Wednesday, November 30, 2011
As winter arrives, and snow begins falling across much of the country, a small army of workers will spread across America’s roads, parking lots, and walkways, dumping hundreds of thousands of tons of salt. That salt will help keep people safe, but at a steep cost. Salt stresses roadside vegetation, increases roadkills, and contaminates aquifers and surface waterways. Beyond environmental impacts, salt also damages vehicles, and all of those tons of salt cost a lot of money.
In Maine, these concerns recently spurred the creation of a group called the salt management roundtable. The group is a loosely-defined set of municipal stormwater managers, public works directors, environmental consultants, regulators, and academics, all interested in finding ways to address the environmental and non-environmental consequences of salt. We’ve met several times, with a mix of structured discussions and presentations, and through those meetings I’ve all learned some interesting things. Among the highlights:
- However you measure it, salt application is a big and growing issue, even if it’s not an issue we usually hear much about. The amount of salt applied is truly enormous (see here). It all stays in the environment, and the impacts are extensive. Here in Maine, researchers have found that salt concentrations in aquifers across much of the state are steadily rising, with average concentrations eventually likely to exceed EPA water quality standards. That’s a huge problem anywhere that relies on groundwater as a drinking water source. The surface water impacts may be similarly pervasive. A UMaine Ph.D. student doing statewide water sampling recently found that impaired urban streams in Maine nearly always have elevated salt concentrations. That doesn’t mean that chloride is the cause of impairment—there are plenty of impaired urban streams in areas with less salt use—but it is at least consistent with a fear, often expressed by urban stormwater managers, that restoring urban watersheds will not be possible unless salt impacts are somehow addressed.
- There isn’t an easy answer. Simply abandoning salt would be incompatible with current public expectations for mobility and safety. Changing those expectations is theoretically possible but likely to be rather difficult. And while less toxic alternative de-icers do exist, they’re expensive. We have opportunities to reduce use, and technologies may change. But eliminating use is a very far-fetched possibility.
- Some of most intense salt users are private landowners. Municipalities apply the most salt because they are responsible for most of the paved area. But because of the financial incentives and economies of scale associated with high-volume use, municipalities can invest in sophisticated technology designed to allow strategic applications. The municipal salt trucks you see on the road probably have computer systems that help operators continually adjust to road and weather conditions.

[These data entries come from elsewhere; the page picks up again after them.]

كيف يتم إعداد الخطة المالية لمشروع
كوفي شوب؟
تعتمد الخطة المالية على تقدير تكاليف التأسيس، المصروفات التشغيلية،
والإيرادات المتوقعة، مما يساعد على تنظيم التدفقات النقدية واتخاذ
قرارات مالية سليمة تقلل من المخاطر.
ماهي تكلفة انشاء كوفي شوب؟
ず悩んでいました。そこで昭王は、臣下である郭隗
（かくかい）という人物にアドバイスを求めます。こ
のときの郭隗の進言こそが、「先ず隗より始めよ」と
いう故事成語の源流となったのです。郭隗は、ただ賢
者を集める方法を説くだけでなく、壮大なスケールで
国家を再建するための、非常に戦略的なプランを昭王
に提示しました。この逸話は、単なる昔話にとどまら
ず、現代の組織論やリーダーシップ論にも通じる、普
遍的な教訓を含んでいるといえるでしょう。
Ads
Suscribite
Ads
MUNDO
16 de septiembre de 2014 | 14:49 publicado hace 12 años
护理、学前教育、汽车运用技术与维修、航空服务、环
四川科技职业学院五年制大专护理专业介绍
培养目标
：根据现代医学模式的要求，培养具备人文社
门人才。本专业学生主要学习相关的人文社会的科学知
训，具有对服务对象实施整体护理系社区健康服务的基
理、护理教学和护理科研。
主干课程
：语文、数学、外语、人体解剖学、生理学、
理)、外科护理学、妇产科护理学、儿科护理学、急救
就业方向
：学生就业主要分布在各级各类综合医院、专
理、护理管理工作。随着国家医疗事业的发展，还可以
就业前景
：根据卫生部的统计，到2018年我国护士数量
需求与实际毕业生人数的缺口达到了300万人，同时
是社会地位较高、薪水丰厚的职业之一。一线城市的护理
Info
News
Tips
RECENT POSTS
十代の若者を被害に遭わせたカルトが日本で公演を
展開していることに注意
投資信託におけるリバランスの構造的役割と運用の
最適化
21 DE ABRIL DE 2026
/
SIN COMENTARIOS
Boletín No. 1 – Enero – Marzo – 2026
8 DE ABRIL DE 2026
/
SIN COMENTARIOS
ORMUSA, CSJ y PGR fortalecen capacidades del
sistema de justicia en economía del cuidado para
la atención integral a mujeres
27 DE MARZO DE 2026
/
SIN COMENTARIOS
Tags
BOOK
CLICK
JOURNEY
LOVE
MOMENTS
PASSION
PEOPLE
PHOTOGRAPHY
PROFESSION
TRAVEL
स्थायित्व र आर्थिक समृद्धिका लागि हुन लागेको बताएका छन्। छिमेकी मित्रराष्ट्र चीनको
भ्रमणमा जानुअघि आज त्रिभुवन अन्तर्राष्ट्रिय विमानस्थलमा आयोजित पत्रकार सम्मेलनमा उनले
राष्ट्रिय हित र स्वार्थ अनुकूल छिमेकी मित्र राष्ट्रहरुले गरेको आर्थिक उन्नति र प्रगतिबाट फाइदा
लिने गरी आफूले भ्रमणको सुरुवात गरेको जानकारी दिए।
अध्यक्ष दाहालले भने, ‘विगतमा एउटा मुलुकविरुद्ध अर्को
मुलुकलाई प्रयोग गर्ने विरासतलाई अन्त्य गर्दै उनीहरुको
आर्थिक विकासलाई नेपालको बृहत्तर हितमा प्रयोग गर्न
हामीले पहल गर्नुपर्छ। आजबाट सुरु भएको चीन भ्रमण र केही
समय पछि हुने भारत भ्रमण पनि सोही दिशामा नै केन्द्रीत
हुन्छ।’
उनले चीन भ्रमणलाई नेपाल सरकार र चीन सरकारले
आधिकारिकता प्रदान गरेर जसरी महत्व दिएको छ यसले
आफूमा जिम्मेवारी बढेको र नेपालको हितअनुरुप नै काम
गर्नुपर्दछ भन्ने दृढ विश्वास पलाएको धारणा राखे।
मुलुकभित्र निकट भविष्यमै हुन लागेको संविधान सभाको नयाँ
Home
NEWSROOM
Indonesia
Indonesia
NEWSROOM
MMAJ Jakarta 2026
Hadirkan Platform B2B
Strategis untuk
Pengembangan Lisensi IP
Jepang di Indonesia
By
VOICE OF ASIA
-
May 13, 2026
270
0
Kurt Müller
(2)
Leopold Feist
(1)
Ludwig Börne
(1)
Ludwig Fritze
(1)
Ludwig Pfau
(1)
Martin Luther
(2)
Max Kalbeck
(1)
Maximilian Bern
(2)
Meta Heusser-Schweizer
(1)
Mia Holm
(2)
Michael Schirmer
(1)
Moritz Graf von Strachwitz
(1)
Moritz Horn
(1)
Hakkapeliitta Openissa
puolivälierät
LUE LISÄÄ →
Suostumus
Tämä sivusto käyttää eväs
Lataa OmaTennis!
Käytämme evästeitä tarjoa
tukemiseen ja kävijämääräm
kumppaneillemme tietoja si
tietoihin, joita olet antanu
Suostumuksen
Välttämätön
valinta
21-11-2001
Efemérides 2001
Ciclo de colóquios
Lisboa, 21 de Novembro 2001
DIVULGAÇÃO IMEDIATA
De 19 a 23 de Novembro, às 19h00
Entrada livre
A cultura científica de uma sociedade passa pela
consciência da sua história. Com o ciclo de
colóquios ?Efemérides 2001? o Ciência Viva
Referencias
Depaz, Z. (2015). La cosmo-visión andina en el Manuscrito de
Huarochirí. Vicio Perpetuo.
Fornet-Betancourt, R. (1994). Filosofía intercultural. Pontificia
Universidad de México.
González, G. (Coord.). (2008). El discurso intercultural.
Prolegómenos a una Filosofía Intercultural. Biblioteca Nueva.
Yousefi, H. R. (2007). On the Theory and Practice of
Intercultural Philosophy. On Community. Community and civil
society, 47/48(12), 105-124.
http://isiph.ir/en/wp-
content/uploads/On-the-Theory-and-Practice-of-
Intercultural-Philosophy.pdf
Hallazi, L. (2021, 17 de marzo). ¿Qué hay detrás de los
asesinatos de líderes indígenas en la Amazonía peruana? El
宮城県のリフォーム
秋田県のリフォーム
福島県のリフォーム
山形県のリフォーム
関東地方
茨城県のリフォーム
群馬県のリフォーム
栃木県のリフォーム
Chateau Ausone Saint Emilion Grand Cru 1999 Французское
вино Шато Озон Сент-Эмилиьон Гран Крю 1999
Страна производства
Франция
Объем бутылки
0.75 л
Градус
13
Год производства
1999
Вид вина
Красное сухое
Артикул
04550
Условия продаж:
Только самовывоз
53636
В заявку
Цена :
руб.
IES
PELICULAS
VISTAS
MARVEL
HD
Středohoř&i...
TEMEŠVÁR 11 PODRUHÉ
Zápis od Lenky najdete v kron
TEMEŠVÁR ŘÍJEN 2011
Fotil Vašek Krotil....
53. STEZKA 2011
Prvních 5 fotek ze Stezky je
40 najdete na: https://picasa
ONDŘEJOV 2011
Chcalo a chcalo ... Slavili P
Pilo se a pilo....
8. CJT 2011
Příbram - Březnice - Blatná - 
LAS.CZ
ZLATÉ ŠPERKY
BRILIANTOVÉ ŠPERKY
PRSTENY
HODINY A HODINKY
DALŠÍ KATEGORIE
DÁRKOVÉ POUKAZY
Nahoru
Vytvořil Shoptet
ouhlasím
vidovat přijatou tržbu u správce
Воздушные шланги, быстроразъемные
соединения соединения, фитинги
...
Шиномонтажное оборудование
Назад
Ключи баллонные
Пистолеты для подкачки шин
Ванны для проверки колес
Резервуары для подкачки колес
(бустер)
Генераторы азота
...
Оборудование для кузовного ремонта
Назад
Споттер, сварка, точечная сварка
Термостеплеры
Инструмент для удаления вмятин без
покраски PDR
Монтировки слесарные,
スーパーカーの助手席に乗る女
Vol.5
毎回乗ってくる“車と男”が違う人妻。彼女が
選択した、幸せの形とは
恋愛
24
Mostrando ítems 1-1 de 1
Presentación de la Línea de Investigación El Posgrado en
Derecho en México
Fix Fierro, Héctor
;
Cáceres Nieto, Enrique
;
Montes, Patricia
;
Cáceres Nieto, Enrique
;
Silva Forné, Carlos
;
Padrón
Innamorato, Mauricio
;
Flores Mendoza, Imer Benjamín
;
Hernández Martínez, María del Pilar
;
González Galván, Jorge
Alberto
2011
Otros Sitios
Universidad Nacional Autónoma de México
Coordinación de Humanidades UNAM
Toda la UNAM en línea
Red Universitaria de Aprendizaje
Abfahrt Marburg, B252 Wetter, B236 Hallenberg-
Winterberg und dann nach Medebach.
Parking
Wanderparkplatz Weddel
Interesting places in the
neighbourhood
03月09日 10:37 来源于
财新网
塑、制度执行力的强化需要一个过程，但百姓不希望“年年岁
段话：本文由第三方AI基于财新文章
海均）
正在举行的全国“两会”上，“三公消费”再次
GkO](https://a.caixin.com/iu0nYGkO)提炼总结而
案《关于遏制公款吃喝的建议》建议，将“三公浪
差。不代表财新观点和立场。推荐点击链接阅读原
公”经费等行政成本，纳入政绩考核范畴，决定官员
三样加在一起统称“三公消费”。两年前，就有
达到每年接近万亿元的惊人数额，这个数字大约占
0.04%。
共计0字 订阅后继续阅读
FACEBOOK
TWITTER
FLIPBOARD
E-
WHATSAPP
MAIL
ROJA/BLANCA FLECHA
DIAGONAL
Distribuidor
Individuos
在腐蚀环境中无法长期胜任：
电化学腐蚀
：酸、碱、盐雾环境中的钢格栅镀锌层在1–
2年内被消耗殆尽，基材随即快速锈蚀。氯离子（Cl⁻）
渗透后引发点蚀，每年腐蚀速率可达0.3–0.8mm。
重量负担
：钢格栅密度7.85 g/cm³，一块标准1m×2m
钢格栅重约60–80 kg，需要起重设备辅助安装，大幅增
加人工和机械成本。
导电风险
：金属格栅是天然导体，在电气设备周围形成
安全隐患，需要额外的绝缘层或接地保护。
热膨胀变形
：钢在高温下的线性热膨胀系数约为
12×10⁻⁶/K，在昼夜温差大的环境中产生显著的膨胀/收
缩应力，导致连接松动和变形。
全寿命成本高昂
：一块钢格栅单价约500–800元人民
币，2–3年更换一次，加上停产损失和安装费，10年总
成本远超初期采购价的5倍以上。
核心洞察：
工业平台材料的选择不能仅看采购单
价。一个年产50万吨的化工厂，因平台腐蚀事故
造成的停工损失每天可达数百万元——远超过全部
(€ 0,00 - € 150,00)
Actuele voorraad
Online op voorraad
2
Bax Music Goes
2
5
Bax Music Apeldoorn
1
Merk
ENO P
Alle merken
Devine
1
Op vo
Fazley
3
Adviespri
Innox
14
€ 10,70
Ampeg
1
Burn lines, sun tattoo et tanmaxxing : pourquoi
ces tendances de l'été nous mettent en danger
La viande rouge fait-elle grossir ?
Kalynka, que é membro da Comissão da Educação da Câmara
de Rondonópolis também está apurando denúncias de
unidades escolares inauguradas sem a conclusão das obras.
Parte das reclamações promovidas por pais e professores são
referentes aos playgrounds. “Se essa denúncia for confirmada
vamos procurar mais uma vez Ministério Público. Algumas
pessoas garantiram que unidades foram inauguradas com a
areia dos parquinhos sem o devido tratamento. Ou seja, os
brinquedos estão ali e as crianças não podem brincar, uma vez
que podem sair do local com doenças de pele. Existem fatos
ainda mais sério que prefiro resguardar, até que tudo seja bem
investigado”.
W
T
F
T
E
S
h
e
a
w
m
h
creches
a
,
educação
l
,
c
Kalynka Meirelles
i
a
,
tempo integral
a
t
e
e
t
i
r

Private landowners, by contrast, have much less incentive to use those systems, and therefore often use much more salt per unit of area. If there are low-hanging fruit to be plucked, these private landowners are a particularly good opportunity.
- Law affects salt application, and not just because water quality regulation may limit salt use. Contracts also appear to make a big difference in the amount of salt applied. A contractor paid a flat sum for salt application has very different incentives from one paid for materials used. And tort law is important. Both municipal and private landowners have repeatedly expressed fears that if they use less salt, they’ll find themselves on the wrong side of a jury verdict. A recent white paper, which one of my students did most of the work of preparing, concludes that those fears, though not baseless, are probably a little overstated. But the stormwater managers I talk to still think those fears are real impediments to reductions in salt use.
Where will the group’s work go from here? I’m not sure. So far, we’ve learned from each other, gained a clearer sense of the challenge, and identified a few opportunities. But finding effective solutions is going to take much more work.
All of that leads to a pitch. I know this blog has some student readers, and some of you may be using this blog to try to identify topics for law journal comments or independent writing projects. If you’re looking to write about an important but relatively understudied environmental issue, the law of salt may provide some potentially good option.